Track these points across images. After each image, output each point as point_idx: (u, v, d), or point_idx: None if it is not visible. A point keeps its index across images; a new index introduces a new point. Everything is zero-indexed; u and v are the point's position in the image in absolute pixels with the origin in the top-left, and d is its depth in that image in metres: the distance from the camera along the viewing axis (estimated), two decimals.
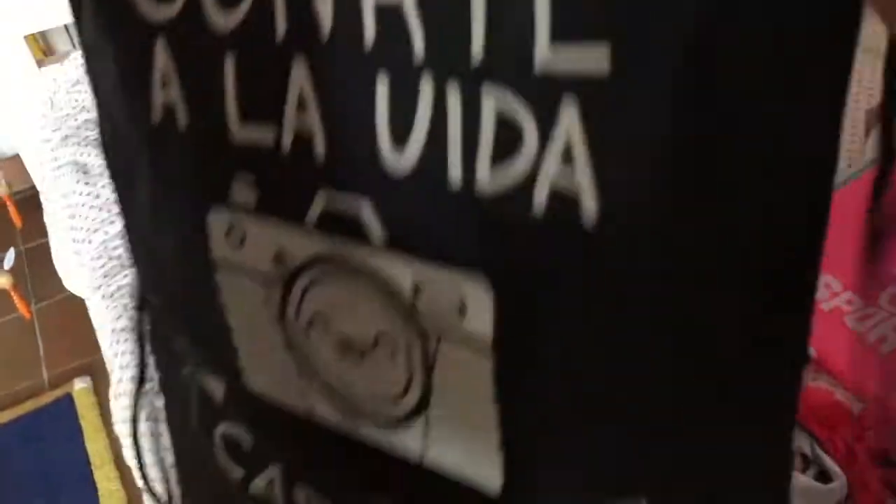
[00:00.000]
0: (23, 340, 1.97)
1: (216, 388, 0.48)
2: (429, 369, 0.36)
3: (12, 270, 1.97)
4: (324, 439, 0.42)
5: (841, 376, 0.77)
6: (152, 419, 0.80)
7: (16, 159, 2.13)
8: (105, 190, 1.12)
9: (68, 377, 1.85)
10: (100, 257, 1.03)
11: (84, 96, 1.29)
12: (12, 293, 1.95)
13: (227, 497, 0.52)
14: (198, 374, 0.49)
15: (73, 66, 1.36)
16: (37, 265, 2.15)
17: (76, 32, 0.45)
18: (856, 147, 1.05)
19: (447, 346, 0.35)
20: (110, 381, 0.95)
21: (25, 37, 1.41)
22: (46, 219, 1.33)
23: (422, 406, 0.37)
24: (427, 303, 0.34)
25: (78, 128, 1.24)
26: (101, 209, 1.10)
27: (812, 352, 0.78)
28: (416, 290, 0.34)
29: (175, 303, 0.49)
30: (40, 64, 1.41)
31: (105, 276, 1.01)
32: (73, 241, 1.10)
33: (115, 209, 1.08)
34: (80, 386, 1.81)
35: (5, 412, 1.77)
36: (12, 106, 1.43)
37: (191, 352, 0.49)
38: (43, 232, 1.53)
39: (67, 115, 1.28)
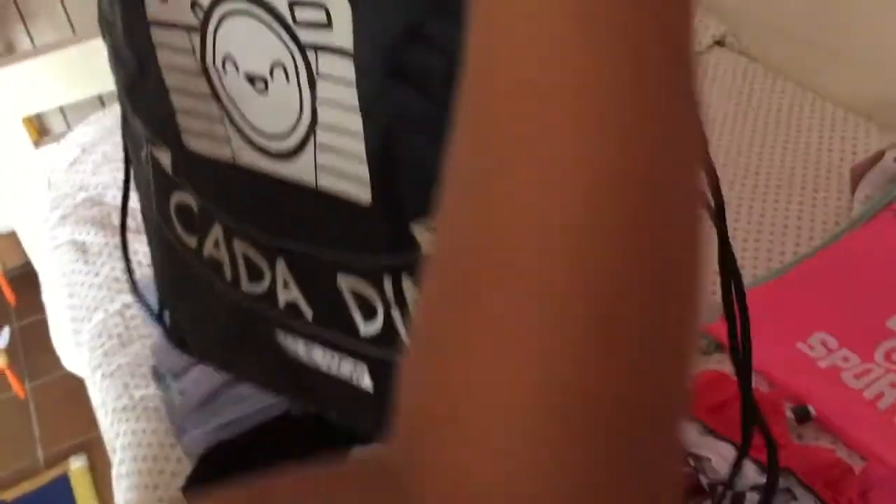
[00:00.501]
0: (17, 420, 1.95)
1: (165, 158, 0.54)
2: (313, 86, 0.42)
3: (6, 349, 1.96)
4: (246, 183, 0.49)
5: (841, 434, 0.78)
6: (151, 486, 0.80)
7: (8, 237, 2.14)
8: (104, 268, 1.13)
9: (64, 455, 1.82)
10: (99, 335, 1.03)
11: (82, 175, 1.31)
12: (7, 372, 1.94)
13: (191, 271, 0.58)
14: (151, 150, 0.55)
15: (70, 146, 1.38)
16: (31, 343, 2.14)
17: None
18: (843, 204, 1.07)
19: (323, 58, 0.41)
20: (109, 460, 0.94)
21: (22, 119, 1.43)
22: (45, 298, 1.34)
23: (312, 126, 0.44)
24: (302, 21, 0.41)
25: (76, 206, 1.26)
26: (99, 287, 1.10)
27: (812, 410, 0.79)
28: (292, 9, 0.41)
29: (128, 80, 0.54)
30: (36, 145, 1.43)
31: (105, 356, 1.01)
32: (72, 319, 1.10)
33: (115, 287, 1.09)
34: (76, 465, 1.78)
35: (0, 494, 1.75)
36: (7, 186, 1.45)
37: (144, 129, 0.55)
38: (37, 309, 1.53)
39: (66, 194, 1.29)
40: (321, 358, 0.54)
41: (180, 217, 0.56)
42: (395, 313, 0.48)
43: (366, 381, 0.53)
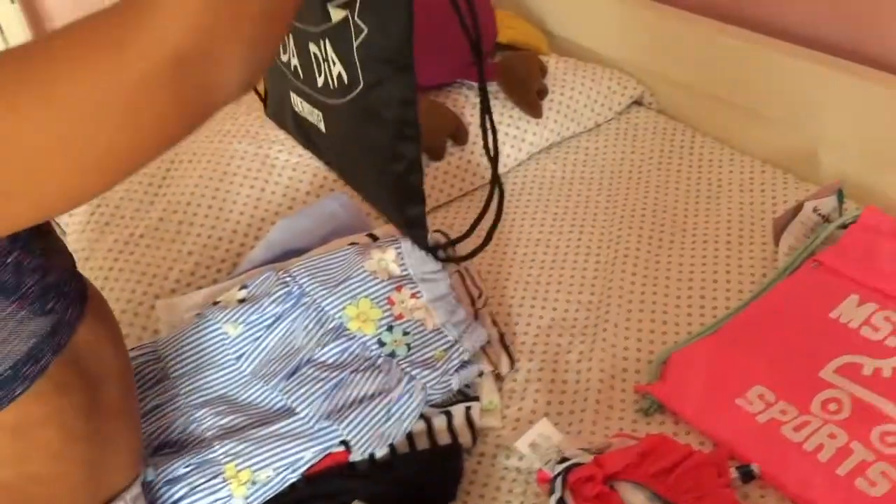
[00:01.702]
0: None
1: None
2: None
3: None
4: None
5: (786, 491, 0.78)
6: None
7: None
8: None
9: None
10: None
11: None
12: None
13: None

--------------------------------

§ **WHAT NEEDS TO BE DONE**
Please take the lines from the beginning of the data above through the line holding "13: (227, 497, 0.52)" and transcribe them exactly, without any pictures.

§ **TASK RESPONSE**
Track these points across images. After each image, output each point as point_idx: (u, v, d), or point_idx: None if it is not visible. A point keeps its index across images; a new index introduces a new point. Everything is zero-indexed; u and v are the point's position in the image in absolute pixels with the origin in the top-left, and d is its depth in that image in metres: the distance from the camera along the viewing axis (estimated), two decimals.
[00:00.000]
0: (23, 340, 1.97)
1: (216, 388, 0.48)
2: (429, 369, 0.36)
3: (12, 270, 1.97)
4: (324, 439, 0.42)
5: (841, 376, 0.77)
6: (152, 419, 0.80)
7: (16, 159, 2.13)
8: (105, 190, 1.12)
9: (68, 377, 1.85)
10: (100, 257, 1.03)
11: (84, 96, 1.29)
12: (12, 293, 1.95)
13: (227, 497, 0.52)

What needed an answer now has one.